◆ Verilen metin:

###

''Hasan, Eyüp Sultan Kabristanı'ndaki anımızda geçtiği üzere, mezar taşlarında sümbüller, meyvelerle sembolize edilen bir tohum, bir çekirdek oldu toprağa. Allah onun ömrü ahirini böylesi fedakarlıklarla ve böylesi bir erdemli bir ızdırabla taçlandırdı. Kim neyi önceliği hale getiriyorsa ölümü de bir şekil ona sarmalanıyor işte. Halen yaşayanlara ne ibretlik bir hadise... ''
Eyüp Ensar Uğur
2005 yılı olsa gerekti. Okul, iş, askerlik derken uzun yıllar uzak kaldığım doğup büyüdüğüm İstanbul'da bulunan semtime geri dönmüştüm. Geride çok değerli anılarla birlikte çok kıymetli insanlar bırakmıştım. Oldukça hareketli ve değişken hayatımın her bir diliminde tanıştığım birbirinden güzel dostlardan ayrılmamın en büyük tesellisi ise edindiğim yeni dostlardı.
Birbirleriyle hiçbir akrabalık bağı, dünyevi bir çıkarı veya meşgalesi olmadığı halde sırf Allah rızası için bir araya gelen ve O'nun için birbirlerini seven gençlere, hiçbir gölgenin bulunmadığı o dehşetli mahşer gününde esenlik verici gölgeliklerin ihsan edileceği Hadis-i Şerif'le müjdelenmiştir.
Onu ilk defa böylesi ulvi bir atmosfer içerisinde tanıdım. Hemen ruhlarımız çok eski dostlar misali kaynaştı.
Hasan, Almanya'da doğup büyüdüğünden dolayı Türkçe'yi kırık cümlelerle konuşuyordu. Alanında çok değerli bir mühendis idi. Aldığı çok iyi bir maaşa rağmen o günlerde küçük yaşlarda olan oğulları için eşiyle birlikte dönme kararı almışlardı.
Zira çocukların Avrupa atmosferi içerisinde yetişmelerinin neden olabileceği olumsuzluklardan tevellüd bir kaygı taşıyorlardı.
Almanya'da tabiatla iç içe olan bir çevrede yaşamaya alıştıkları için de İstanbul'da yeşili, akan suyu olan bir yer arayışına girmişler ve bu vesile çocukluğumun geçtiği Göksu havzasında, bizim zamanında “Tarla” dediğimiz dereye yakın bir yerde bulunan iki katlı müstakil bir eve yerleşmişlerdi.

###

◆ Veri kümesi bölümü:
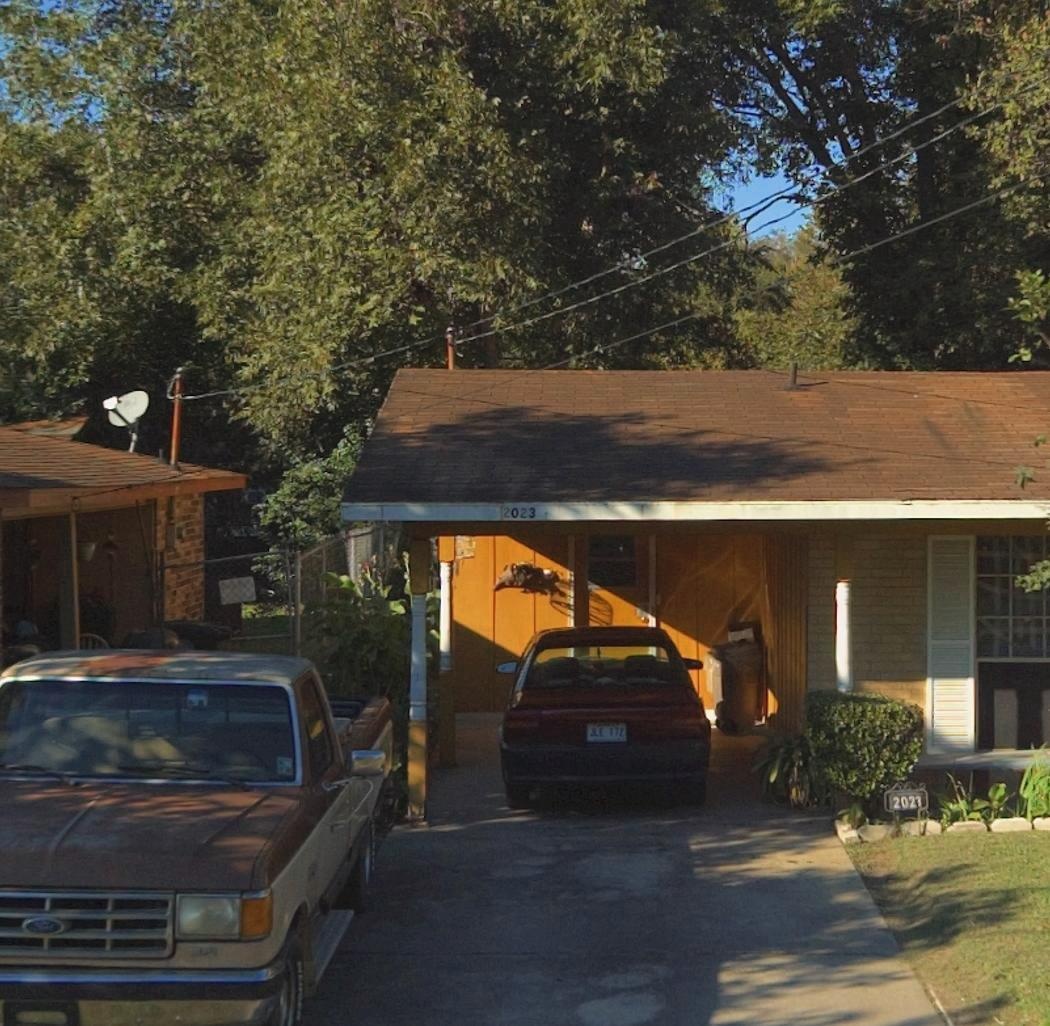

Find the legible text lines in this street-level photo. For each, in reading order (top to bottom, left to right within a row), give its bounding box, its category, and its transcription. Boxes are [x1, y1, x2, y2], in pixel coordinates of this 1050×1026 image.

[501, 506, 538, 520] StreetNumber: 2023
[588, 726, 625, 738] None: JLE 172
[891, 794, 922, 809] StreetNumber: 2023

###

◆ Verilen görev:
Metinde "Hasan, Almanya'da doğup" ile "bir eve yerleşmişlerdi." arasındaki bölümü, her iki ifade de dahil olmak üzere, hiç değiştirmeden yazdırın. Yalnızca metinden yararlanın.

◆ Sonuç:
Hasan, Almanya'da doğup büyüdüğünden dolayı Türkçe'yi kırık cümlelerle konuşuyordu. Alanında çok değerli bir mühendis idi. Aldığı çok iyi bir maaşa rağmen o günlerde küçük yaşlarda olan oğulları için eşiyle birlikte dönme kararı almışlardı.
Zira çocukların Avrupa atmosferi içerisinde yetişmelerinin neden olabileceği olumsuzluklardan tevellüd bir kaygı taşıyorlardı.
Almanya'da tabiatla iç içe olan bir çevrede yaşamaya alıştıkları için de İstanbul'da yeşili, akan suyu olan bir yer arayışına girmişler ve bu vesile çocukluğumun geçtiği Göksu havzasında, bizim zamanında “Tarla” dediğimiz dereye yakın bir yerde bulunan iki katlı müstakil bir eve yerleşmişlerdi.